● **Activity**: Extract exactly the lines from the top of the records through the line containing "(394, 842) none", and keep pictures out of the copy.

● **Data entries**:
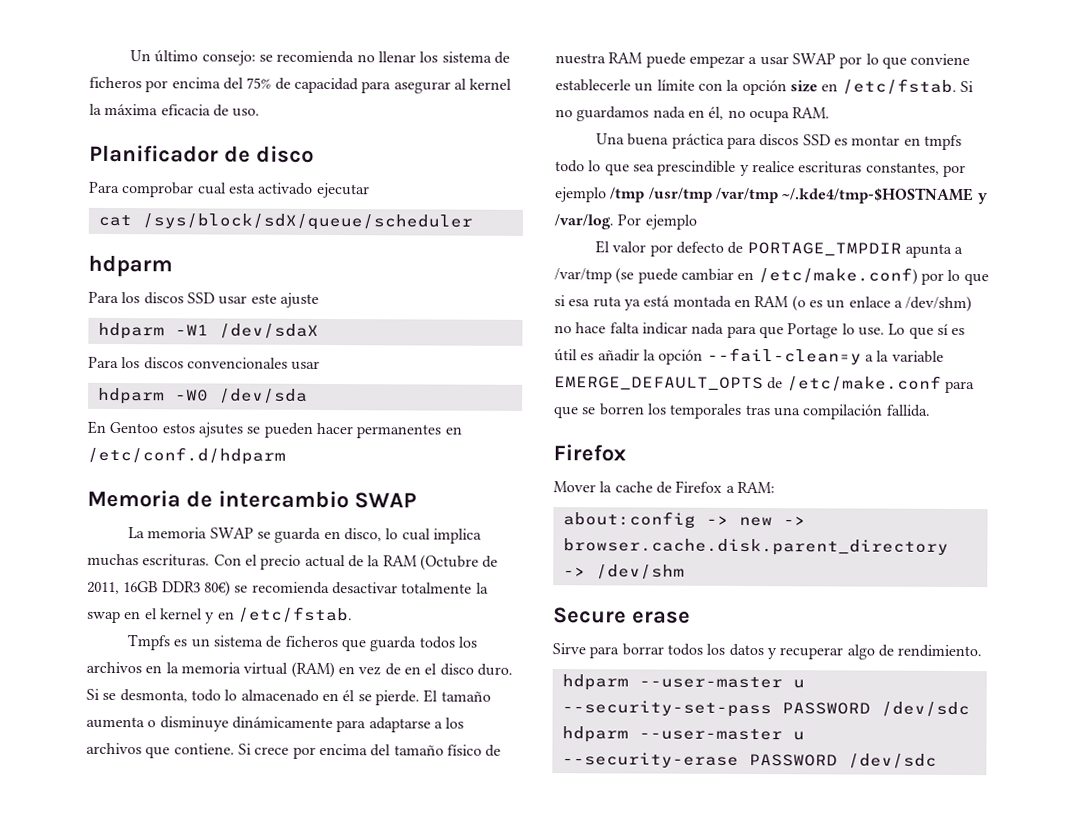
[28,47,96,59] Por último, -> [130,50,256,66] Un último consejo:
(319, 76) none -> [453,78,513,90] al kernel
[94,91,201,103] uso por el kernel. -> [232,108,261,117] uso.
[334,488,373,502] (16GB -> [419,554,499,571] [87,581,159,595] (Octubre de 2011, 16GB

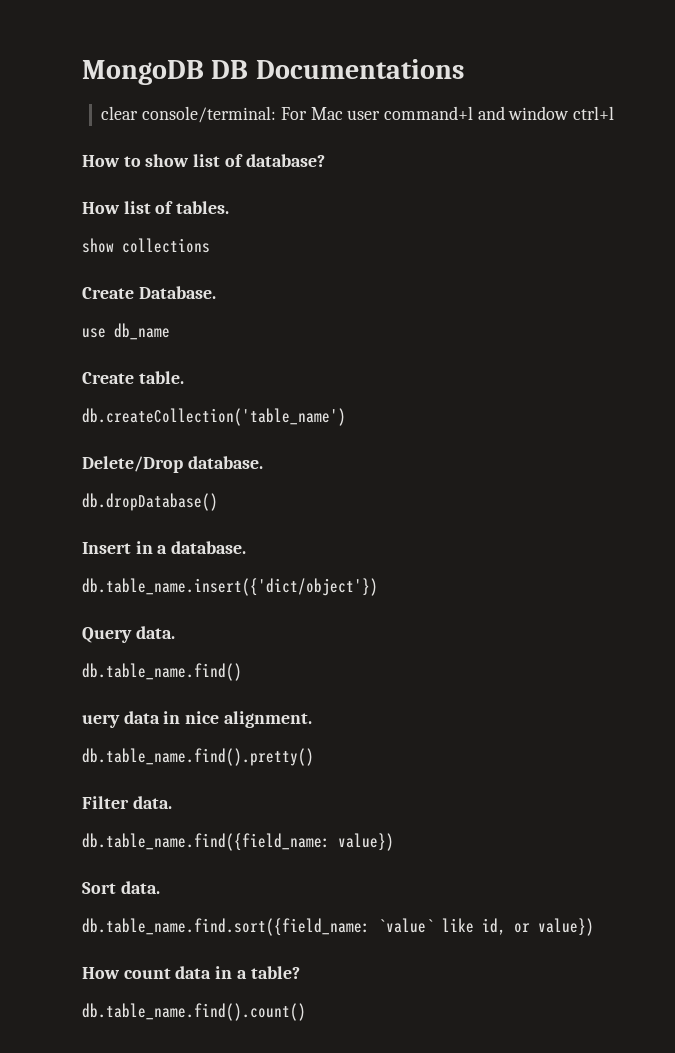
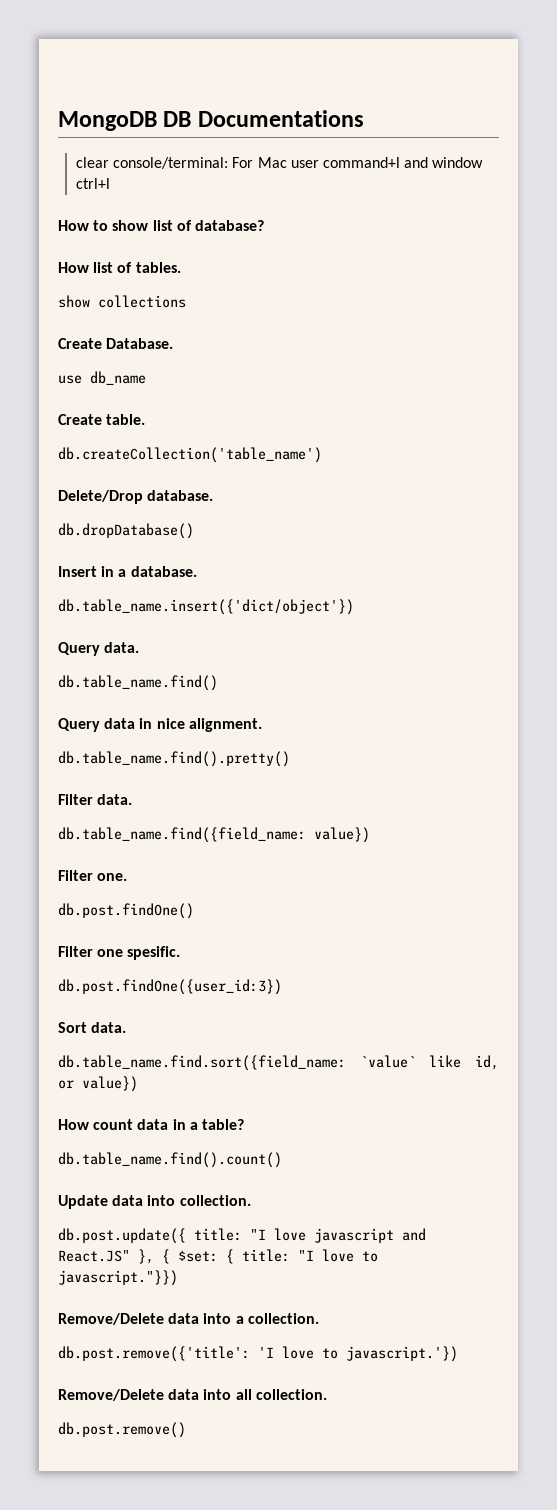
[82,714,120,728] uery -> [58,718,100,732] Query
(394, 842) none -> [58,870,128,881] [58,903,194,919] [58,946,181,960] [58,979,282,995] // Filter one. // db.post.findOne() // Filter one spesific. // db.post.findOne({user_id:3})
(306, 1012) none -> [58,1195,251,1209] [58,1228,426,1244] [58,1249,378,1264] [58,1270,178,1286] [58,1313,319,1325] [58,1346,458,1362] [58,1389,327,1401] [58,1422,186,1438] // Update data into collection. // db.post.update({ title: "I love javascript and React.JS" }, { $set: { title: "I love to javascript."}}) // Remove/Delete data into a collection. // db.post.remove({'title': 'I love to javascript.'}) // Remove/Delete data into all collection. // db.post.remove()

● **Expected output**:
[28,47,96,59] Por último, -> [130,50,256,66] Un último consejo:
(319, 76) none -> [453,78,513,90] al kernel
[94,91,201,103] uso por el kernel. -> [232,108,261,117] uso.
[334,488,373,502] (16GB -> [419,554,499,571] [87,581,159,595] (Octubre de 2011, 16GB

[82,714,120,728] uery -> [58,718,100,732] Query
(394, 842) none -> [58,870,128,881] [58,903,194,919] [58,946,181,960] [58,979,282,995] // Filter one. // db.post.findOne() // Filter one spesific. // db.post.findOne({user_id:3})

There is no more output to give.